First I can ask what would you do assuming you were in the game—the option of not playing Survivor in the first place is not open to you in this scenario.
How often has this genre of challenge appeared in your life?
From my place at home, I can look at this as a good lesson for the real world. Are you going to do what is best for your team or for you in your life? Granted this is a game but many will tell you this is an attenuated forum of life’s challenges. The decision is between doing what will benefit the most amount of people or what may benefit you. Everyone who does not win immunity is at risk of being voted out of the game at the tribal council but only one of the ten will achieve that goal and that is after a grueling challenge. Meanwhile, everyone benefits if four or more players sit out the challenge.
This means that those who give up their chance to win food for everyone by choosing to participate in the challenge could have denied food to everyone to have their slight chance at winning one million dollars. Yet, the others who did give up their chance win immunity chose food even for those who would not to do the same for them.
You may not recognize the conundrum but it is a daily decision. Am I going to do what is best for me or for us. Am I going to do what benefits the most people or what will, in the long run, have a chance of benefitting me even at the detriment of how it affects others?
The episode reflects real situations in everyday life. Am I going to sacrifice the good of my family for my chance to be the CEO? Am I going to sacrifice what is best for my community to do what is best for my company and career? Will I seek a promotion and save the company a lot of money by moving our manufacturing operations to the nation of Podunkua on another continent? This will mean that many in our current manufacturing plant will lose their jobs but I have to do what is best for my standing in this company.
I as a legislator get quite a bit of donations from the BigWidget industry, if I vote against an upcoming bill, I could lose that money but many will benefit. Do I choose to put my campaign donations over the good of the nation?
This issue pops up all the time. Here is a question, if you watched the program and each of those ten applied for a single executive job at your company, which one would you accept?
Would you hire:
· The winner of the challenge who gave it all, won the challenge and immunity but at the expense of the chance of the others not getting rice that night?
· Would you accept the person who needed the rice because he was starving by his own admission?
· Would you accept any one of the others who participated in the challenge but did not win immunity?
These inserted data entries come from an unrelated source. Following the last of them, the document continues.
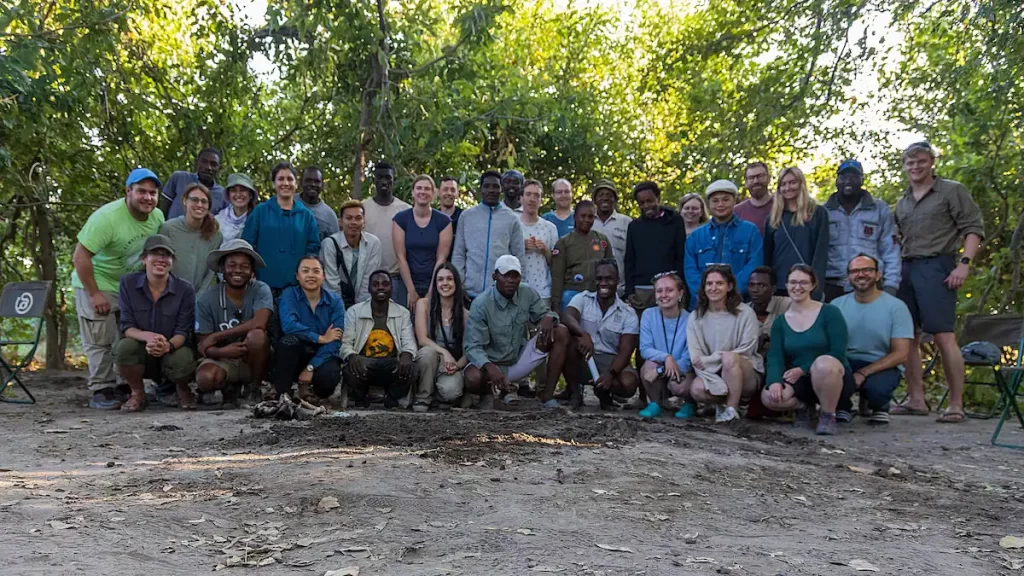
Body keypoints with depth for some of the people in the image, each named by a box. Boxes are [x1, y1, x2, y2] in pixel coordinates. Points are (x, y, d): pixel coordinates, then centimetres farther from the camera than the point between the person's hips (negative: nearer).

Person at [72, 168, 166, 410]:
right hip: (96, 283, -6)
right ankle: (102, 390, 5)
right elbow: (80, 257, -23)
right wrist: (94, 293, -21)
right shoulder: (107, 217, -25)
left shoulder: (158, 217, -7)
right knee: (100, 342, -4)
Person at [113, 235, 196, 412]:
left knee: (183, 359, -35)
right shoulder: (128, 283, -5)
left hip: (173, 350, -1)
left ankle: (182, 390, 5)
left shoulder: (185, 289, -8)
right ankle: (137, 393, -1)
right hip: (141, 354, 1)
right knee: (125, 347, -32)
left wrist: (168, 345, -36)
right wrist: (148, 337, -32)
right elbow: (127, 326, -9)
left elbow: (184, 331, -12)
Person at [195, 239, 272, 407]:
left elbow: (259, 323, -30)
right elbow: (203, 346, -8)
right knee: (205, 379, -32)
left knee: (256, 335, -32)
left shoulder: (260, 290, -11)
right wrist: (221, 351, -33)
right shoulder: (206, 299, -8)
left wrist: (216, 336, -24)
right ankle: (229, 387, 7)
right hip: (223, 359, 1)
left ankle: (257, 388, -7)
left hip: (254, 359, -1)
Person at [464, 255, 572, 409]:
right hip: (492, 364, -4)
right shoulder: (481, 304, -20)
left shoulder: (528, 293, -6)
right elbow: (473, 346, -23)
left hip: (520, 361, 5)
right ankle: (490, 392, 1)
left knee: (561, 333, -13)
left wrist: (548, 318, -22)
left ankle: (547, 396, -11)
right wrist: (491, 368, -44)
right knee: (472, 378, -39)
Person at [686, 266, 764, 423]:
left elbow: (746, 351, -11)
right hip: (713, 375, 2)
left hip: (746, 376, -2)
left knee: (729, 357, -34)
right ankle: (723, 402, 2)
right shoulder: (695, 317, -1)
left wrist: (709, 359, -14)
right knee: (697, 389, -30)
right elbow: (696, 358, -10)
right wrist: (720, 386, -24)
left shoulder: (745, 313, -8)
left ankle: (732, 410, -17)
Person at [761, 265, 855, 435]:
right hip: (800, 382, 4)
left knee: (823, 363, -39)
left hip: (834, 379, -3)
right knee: (769, 397, -26)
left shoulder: (829, 312, -5)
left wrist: (802, 370, -18)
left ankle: (828, 415, -14)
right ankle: (804, 406, 8)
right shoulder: (780, 322, 6)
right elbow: (775, 357, -6)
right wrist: (775, 382, -26)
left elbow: (837, 353, -13)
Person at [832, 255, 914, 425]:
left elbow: (901, 354, -10)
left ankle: (879, 405, 4)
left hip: (882, 367, -2)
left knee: (876, 387, -37)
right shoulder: (837, 305, 1)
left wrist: (863, 373, -22)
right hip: (845, 363, 2)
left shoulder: (896, 307, -6)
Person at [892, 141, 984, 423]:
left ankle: (956, 405, -6)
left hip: (936, 267, -6)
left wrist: (964, 263, -14)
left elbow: (974, 228, -4)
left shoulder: (952, 190, 2)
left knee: (944, 336, -11)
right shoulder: (902, 202, 19)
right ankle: (916, 400, 12)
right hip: (906, 270, 7)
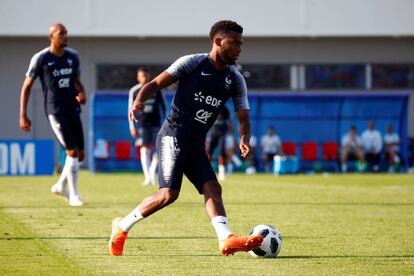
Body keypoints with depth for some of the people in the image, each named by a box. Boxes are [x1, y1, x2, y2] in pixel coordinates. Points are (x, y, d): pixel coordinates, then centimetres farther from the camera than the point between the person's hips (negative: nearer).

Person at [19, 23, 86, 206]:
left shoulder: (73, 56, 8)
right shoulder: (41, 59, -7)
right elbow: (26, 87, -1)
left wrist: (82, 94, -3)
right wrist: (23, 116, -5)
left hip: (73, 109, 6)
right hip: (55, 111, -6)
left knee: (80, 154, 7)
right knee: (72, 151, -14)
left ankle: (60, 186, 29)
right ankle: (73, 195, -4)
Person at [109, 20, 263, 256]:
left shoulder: (236, 80, 10)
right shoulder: (192, 63, -5)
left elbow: (244, 118, 9)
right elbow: (156, 84, -2)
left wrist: (244, 140, -13)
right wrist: (139, 101, -22)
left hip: (196, 143, 7)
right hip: (174, 135, -7)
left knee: (213, 189, -10)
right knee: (169, 193, -16)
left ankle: (227, 239, -22)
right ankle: (122, 227, -2)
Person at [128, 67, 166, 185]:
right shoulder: (134, 91, 3)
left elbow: (163, 105, 12)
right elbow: (131, 110, 6)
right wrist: (132, 127, 0)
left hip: (156, 123, 1)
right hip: (142, 124, -1)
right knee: (144, 149, -8)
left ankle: (153, 170, 16)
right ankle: (147, 177, -8)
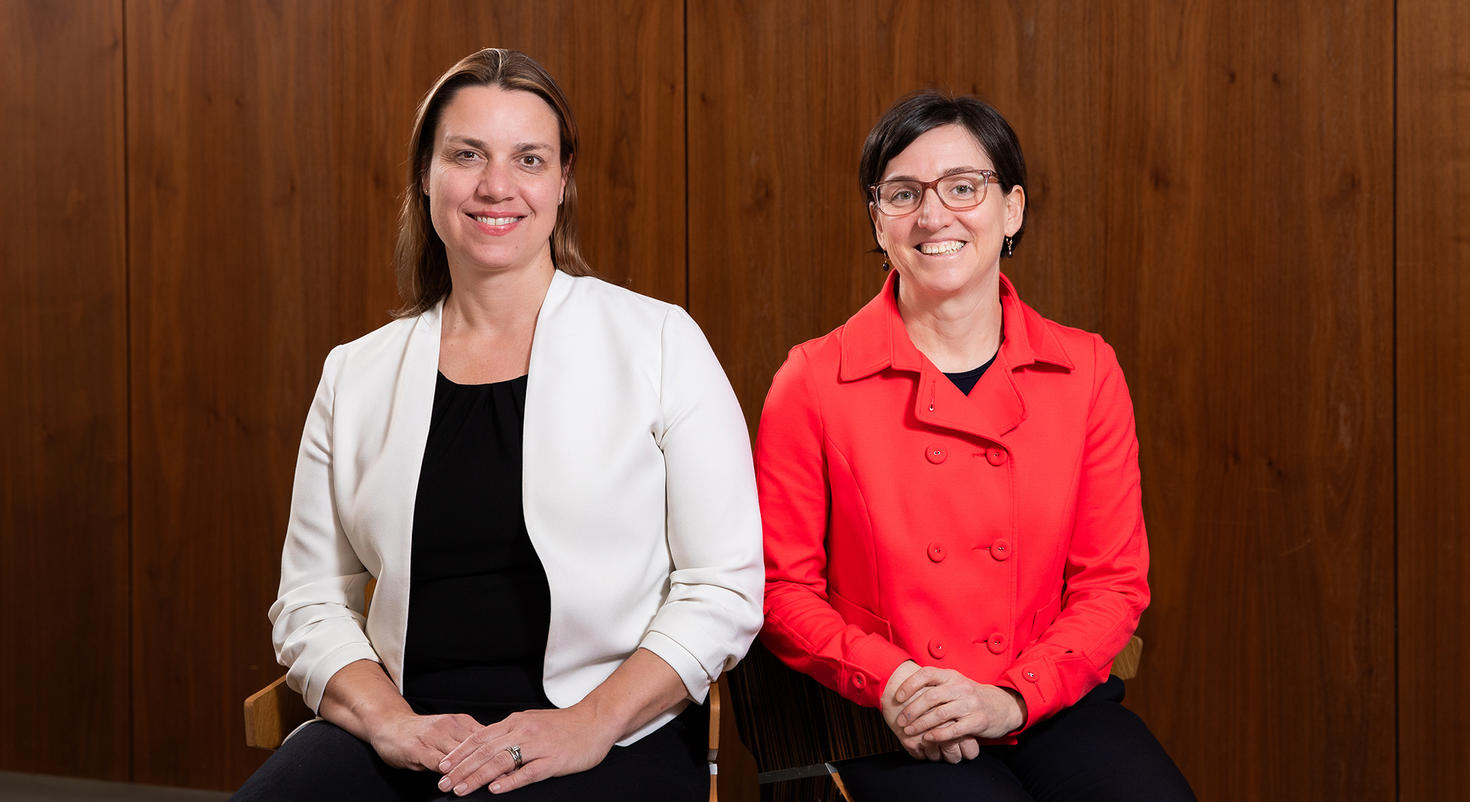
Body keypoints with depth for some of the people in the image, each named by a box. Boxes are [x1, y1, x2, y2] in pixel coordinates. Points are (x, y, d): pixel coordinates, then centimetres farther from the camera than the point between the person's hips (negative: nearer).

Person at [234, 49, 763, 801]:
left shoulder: (659, 342, 4)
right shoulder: (356, 376, 13)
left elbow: (723, 588, -1)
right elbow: (310, 600, 11)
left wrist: (589, 725, -13)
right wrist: (390, 722, -8)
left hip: (612, 739, -2)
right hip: (409, 732, 3)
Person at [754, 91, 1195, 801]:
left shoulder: (1087, 370, 6)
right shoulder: (812, 383, -1)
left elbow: (1113, 581, 5)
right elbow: (783, 586, 2)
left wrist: (1009, 700, -10)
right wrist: (890, 683, -14)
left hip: (1053, 708, 3)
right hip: (893, 731, -2)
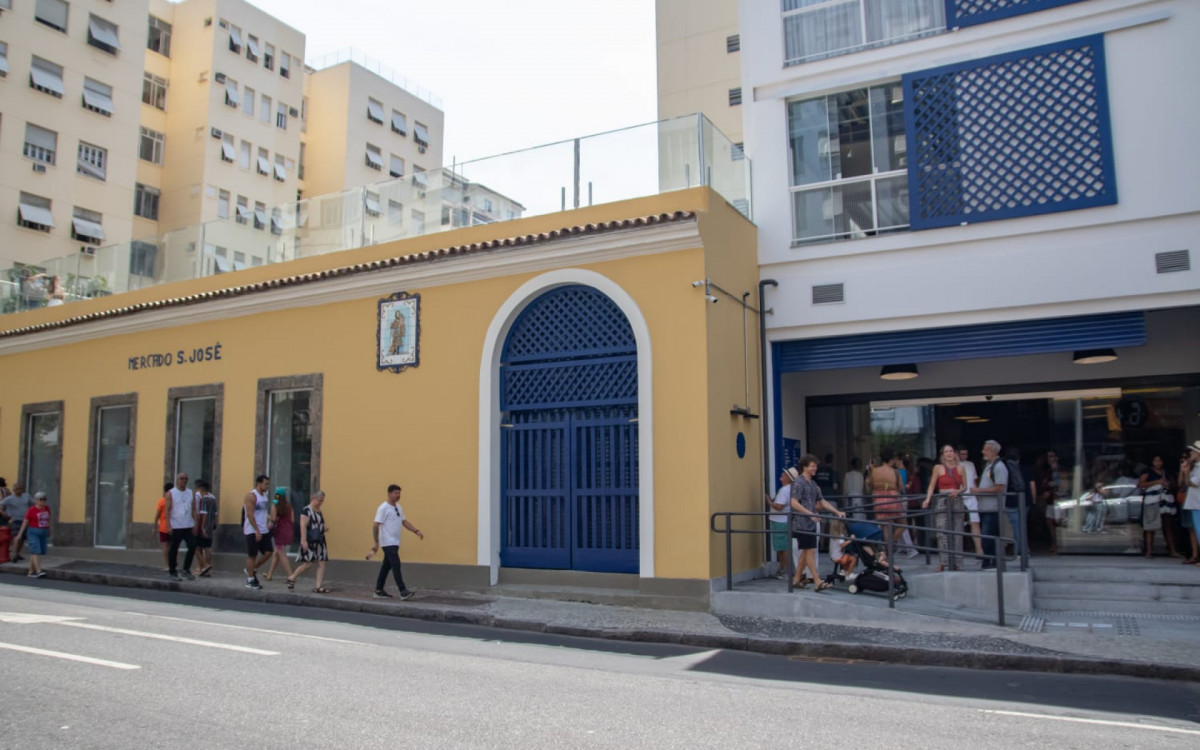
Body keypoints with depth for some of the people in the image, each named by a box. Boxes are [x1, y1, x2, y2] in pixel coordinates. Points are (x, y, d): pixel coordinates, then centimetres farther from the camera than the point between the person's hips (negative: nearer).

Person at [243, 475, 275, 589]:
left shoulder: (265, 496, 12)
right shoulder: (251, 496, -12)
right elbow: (250, 514, -18)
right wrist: (256, 531, -22)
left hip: (264, 530, 8)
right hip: (252, 531, -7)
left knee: (268, 552, 2)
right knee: (252, 555, 0)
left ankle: (252, 570, 20)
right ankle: (250, 580, 9)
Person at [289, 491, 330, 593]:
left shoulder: (319, 512, 14)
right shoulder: (307, 511, -10)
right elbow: (303, 526, -17)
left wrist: (325, 529, 5)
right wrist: (303, 540, -23)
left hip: (319, 541, 8)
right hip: (309, 541, -8)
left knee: (321, 563, 0)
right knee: (308, 563, -8)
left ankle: (318, 586, 3)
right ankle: (292, 578, 16)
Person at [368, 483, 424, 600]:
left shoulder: (398, 507, 13)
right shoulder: (383, 508, -13)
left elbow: (404, 522, 18)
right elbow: (376, 526, -15)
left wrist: (417, 531, 6)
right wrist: (376, 543, -19)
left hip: (395, 543, 9)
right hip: (388, 543, -9)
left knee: (386, 566, 12)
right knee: (396, 565, -12)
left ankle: (379, 591, 20)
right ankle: (403, 592, -13)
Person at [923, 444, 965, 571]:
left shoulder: (960, 469, 10)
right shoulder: (938, 468, 4)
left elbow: (964, 486, 14)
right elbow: (932, 485, 3)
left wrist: (958, 492, -7)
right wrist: (928, 499, -9)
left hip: (957, 502, 3)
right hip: (942, 502, -2)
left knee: (956, 533, 1)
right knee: (942, 533, -9)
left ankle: (955, 562, 8)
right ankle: (942, 563, -9)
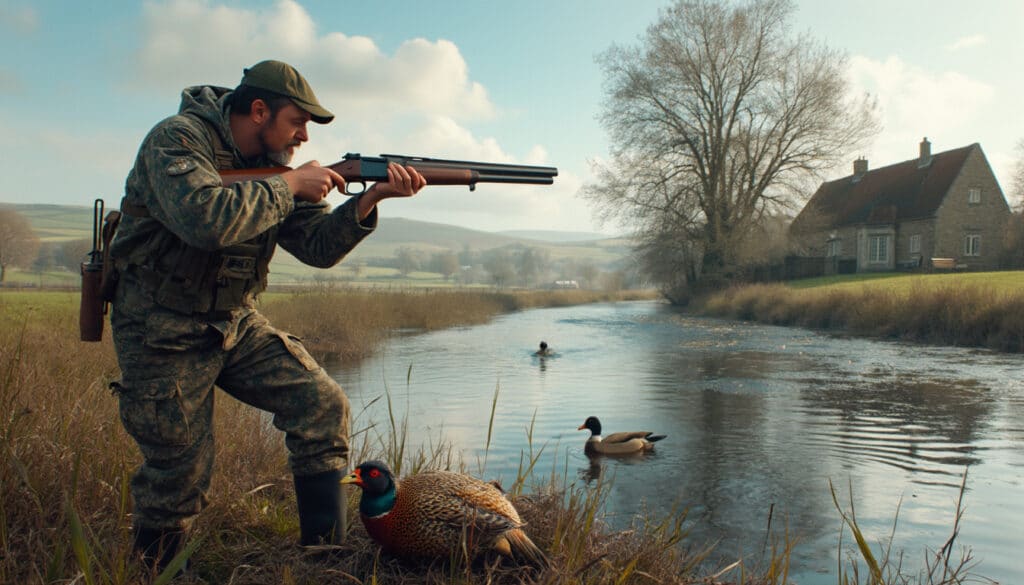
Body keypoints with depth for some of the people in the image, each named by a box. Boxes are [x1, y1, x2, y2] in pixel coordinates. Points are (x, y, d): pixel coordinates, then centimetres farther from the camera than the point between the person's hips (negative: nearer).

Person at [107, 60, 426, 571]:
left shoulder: (272, 163, 4)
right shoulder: (177, 140, -17)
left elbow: (318, 247, -2)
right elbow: (206, 219, -37)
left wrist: (371, 198, -16)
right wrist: (288, 184, -26)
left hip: (235, 323, 6)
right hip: (162, 332, -6)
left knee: (322, 405, -8)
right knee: (179, 472, 1)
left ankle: (323, 557, 2)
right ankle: (150, 573, 29)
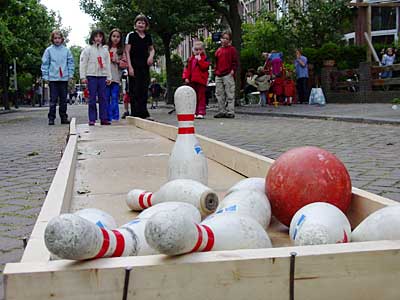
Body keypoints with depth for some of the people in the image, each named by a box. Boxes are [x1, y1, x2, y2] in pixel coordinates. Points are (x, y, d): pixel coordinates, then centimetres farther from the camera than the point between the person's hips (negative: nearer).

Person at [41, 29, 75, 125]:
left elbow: (71, 63, 9)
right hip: (53, 78, -2)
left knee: (63, 99, 8)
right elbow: (45, 64, 2)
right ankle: (51, 118, 2)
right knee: (53, 99, -2)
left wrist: (70, 74, 1)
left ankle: (64, 117, 16)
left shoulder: (66, 50, 6)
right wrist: (45, 76, -3)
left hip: (64, 78, 2)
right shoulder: (48, 50, 2)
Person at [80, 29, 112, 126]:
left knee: (103, 98, 1)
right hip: (91, 76, -3)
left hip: (102, 76, 3)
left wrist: (109, 77, 7)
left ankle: (104, 118, 4)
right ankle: (92, 119, 1)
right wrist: (83, 77, -7)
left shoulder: (105, 50, 14)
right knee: (92, 98, -2)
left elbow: (108, 64, 14)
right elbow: (83, 63, 1)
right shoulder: (87, 49, 4)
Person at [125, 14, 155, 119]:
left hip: (145, 67, 4)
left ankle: (143, 113, 12)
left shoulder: (148, 37, 13)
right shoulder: (131, 36, 0)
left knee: (144, 90, 5)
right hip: (134, 66, -4)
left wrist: (151, 56, 2)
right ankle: (135, 114, 1)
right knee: (135, 91, -4)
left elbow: (151, 49, 26)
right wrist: (130, 67, -11)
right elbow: (127, 52, -3)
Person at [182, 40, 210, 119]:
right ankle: (194, 112, 15)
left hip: (201, 81, -5)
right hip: (192, 81, 5)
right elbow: (187, 69, 9)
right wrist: (186, 77, -2)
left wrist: (199, 59, -16)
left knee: (201, 96, -1)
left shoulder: (204, 58, 0)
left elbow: (205, 66, -17)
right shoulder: (191, 59, 12)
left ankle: (201, 112, 0)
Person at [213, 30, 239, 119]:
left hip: (228, 75, -6)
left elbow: (235, 62, -2)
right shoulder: (218, 50, 17)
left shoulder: (232, 49, 1)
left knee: (229, 94, -5)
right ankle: (221, 111, 16)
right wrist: (216, 71, 12)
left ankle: (230, 112, -3)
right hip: (218, 75, 7)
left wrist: (233, 70, -12)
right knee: (219, 94, 9)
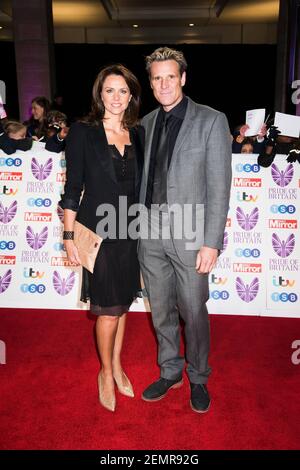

· Would you accept one of those who sat out the challenge and guaranteed rice for the rest of the entire team?
Survivor is indeed an attenuated version of the real world but it also provides a look into the anatomy of decisions people make in regard to others and this particular episode serves as a great insight into these real-world decisions.
You have a good discussion for a lunch or dinner table—which of the four above would you hire?
It is also a thought for a company’s HR hiring process, showing that aspect of the episode and asking which person would you hire.